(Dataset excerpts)
↓↓↓

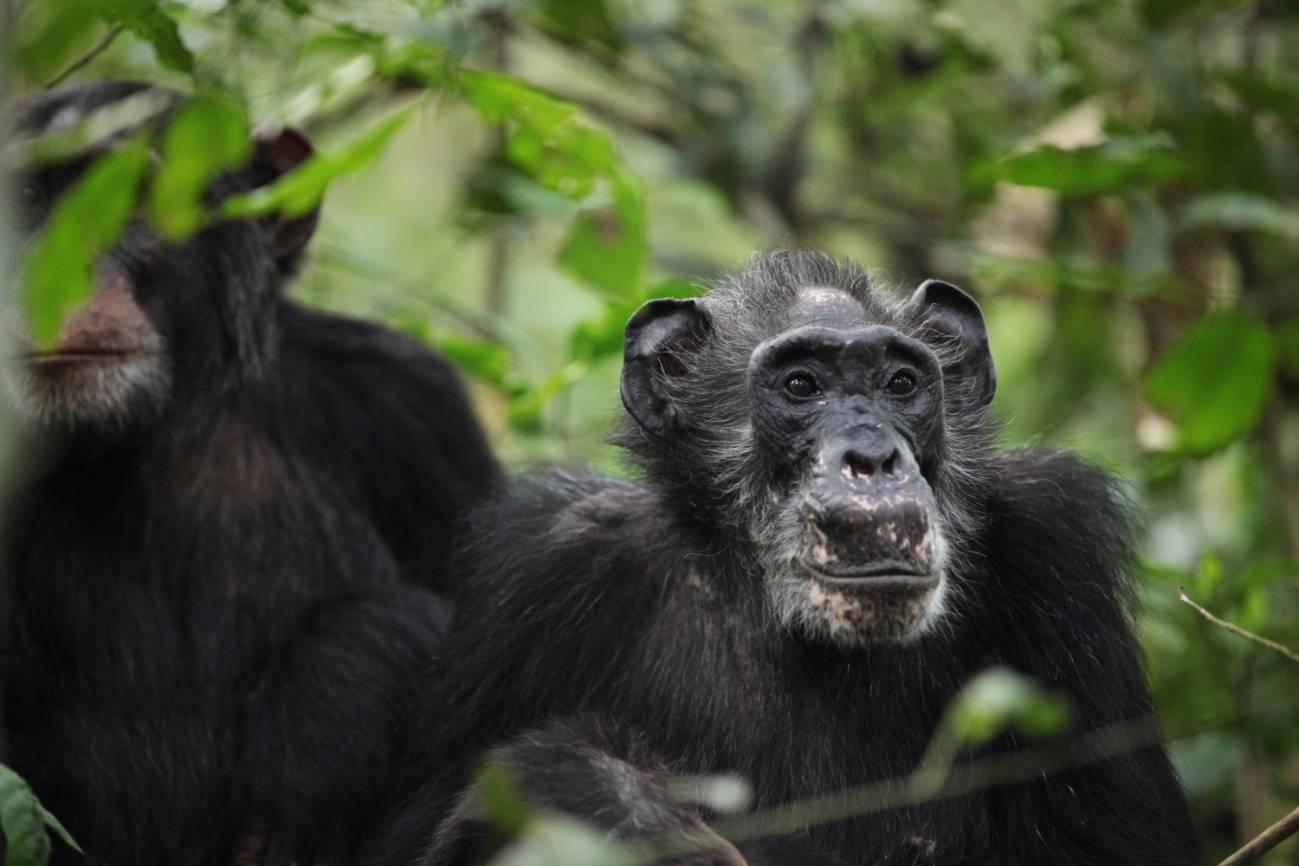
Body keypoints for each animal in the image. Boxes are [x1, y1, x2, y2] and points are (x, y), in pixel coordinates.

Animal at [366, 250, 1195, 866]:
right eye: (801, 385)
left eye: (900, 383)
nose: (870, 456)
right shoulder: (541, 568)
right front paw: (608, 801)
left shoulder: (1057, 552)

↑↑↑

**Work required:**
Please transcribe all of the records above exactly, leaving out any pictures.

**Response for this exercise:**
Body keypoints for each animal in the image. Boxes are [x1, y1, x2, y2] and points are (x, y), in pixel coordinates.

Animal at [366, 250, 1195, 866]:
right eye: (801, 385)
left eye: (900, 383)
nose: (870, 456)
right shoulder: (541, 568)
right front paw: (608, 801)
left shoulder: (1057, 552)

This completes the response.